Published by Physio & Posecoach Nederland Jacky Ledeboer, www.fysioenzo.nl
Do we need to activate gluts and hamms to apply more force on the ground to speed up and reposition the foot back under the hips (Pawback motion) or does it happen naturally?
This video demonstrates a drill (from BK method) in which the participants are practicing the Pawback motion as a tool to improve running technique and speed especially. Running techniques that promote such movement, want the swingleg to move back ACTIVELY (from the point most far in front back to the ground) by activating of gluts and hamms. As this movement is said to take place actively, it is an act that needs the athletes concern and focus.
As you can see, the participants in this vid try hard to actively reposition the foot under the body and increase the force applied to the ground. This for presumed reasons to reinforce recoil and push off action which will increase airtime and open up the stride. By doing so, running speed can be increased without an increase in cadence. Running methods promoting such want the cadence to be fixed at 180 spm or less. Some methods (like BK) that promote such an increase of ground reaction force by Pawback motion, ALSO encourage their athletes to drive the knee forward till somewhere about 90 degrees and extend the lower leg in front at the end of the front swing. This in an attempt to optimize loading (extra stretch) of elastic tissues of the hamstrings. This kind of pre-loading together with an active (conscious) pawback motion might easily brings the hamstring under great stress because of the extra (concentric) contraction under eccentric stretching. This increases the risk of muscle tear significantly as we got two forces working opposite of each other.
In Pose method we don't DO (or try to controle) any of these actions. Pose method teaches Pose (posture/proper alignment in space), Fall (efficient movement of the COM over support) and Pull (braking contact with the ground by pulling the ankle under the hip with hamstrings). The trajectory of the foot is not of any concern once the ankle is pulled. The landing and touchdown does not need our active controle. It will happen. The brain will work it out well. Just right on time, with the exact force and range of motion necessary and in respect to our needs (speed). This will be enough to allow the foot to land "passively" and land as close as possible under the hip (the axis of rotation) again. The elastic tissues of hams and gluts will be loaded naturally and just enough regarding to speed. It's an illusion to think we can do this task better than the brain. The only elements in Pose that need action focus are; the position of our body parts in space (good, engaged posture) and pulling the foot from he ground. The alignment of the body parts in space (ball of foot, hip and shoulders) will determine speed, cadence range of motion of limbs ánd the force applied to the ground. With time and practice the above mentioned elements become so ingrained and familiar, that it becomes second nature and only needs our concern when fatigue is messing up our stride.
Interesting facts;
Usain Bolt's stride frequency in his 100mt sprint is about 240 spm. Also watch this vid of Bekele at 1.46, just before he starts speeding up for his end sprint; kzbin.info/www/bejne/j4OnnYtml8uEgcU. Check what he does to speed up ...... increasing his lean (angle of falling) an increasing his cadence, doing 40 steps in 10 sec (is 240 spm). Superb running!

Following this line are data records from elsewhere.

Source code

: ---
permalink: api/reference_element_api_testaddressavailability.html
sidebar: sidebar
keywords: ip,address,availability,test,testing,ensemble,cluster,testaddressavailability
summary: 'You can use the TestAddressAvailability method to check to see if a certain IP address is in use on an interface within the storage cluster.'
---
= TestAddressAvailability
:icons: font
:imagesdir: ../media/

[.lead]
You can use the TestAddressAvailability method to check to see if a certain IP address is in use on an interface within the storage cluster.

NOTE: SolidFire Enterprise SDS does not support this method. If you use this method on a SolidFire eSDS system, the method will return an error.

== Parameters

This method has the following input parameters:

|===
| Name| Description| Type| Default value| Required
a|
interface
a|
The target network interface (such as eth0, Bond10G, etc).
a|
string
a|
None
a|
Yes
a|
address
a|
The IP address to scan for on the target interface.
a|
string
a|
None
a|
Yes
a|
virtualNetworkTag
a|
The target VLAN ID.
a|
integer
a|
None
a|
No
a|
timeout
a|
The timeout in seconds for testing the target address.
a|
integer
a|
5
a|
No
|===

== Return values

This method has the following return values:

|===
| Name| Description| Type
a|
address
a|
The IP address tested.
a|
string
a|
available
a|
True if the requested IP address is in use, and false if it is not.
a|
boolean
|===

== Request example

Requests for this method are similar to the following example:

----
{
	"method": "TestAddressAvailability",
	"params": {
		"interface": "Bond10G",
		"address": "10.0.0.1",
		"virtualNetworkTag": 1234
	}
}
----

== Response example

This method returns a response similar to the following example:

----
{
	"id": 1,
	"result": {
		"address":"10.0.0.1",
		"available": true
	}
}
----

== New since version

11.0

Conclusion; To become a faster runner, better NOT stick, controle, or restrict your cadence untill 180spm as you need more steps to train fast, short intervals (and to prevent striding ahead at faster speeds in short distance running).
BTW; I'm nor saying that Bolt or Bekele are running Pose. They are just athletes that run very efficient and are good examples of what Pose runners aim to run like. Posemethod is just a method of teaching for the less talented out here. It is based on certain principles and biomechanics and it has a clear standard.
Happy Natural Running!!

Пікірлер: 4
@JackyLedeboer
@JackyLedeboer 14 жыл бұрын
@bcolovas Hi, No please don't think this drill as a pose drill. It's just an example of how we NOT drill and do when running pose. Did you read the info in the info block? It explains a little more about what's going on. In pose (as you said) we don't conciously activate calves or use them for push off action. It's all reactive, it doesn't need our concern. Yes? Hope it makes things more clear to you. Happy running ;-).
@JackyLedeboer
@JackyLedeboer 13 жыл бұрын
@runnerugrich Well that is in fact a nice idea for a coming up vid. BTW; Always good to know the vids are appreciated. Thanks.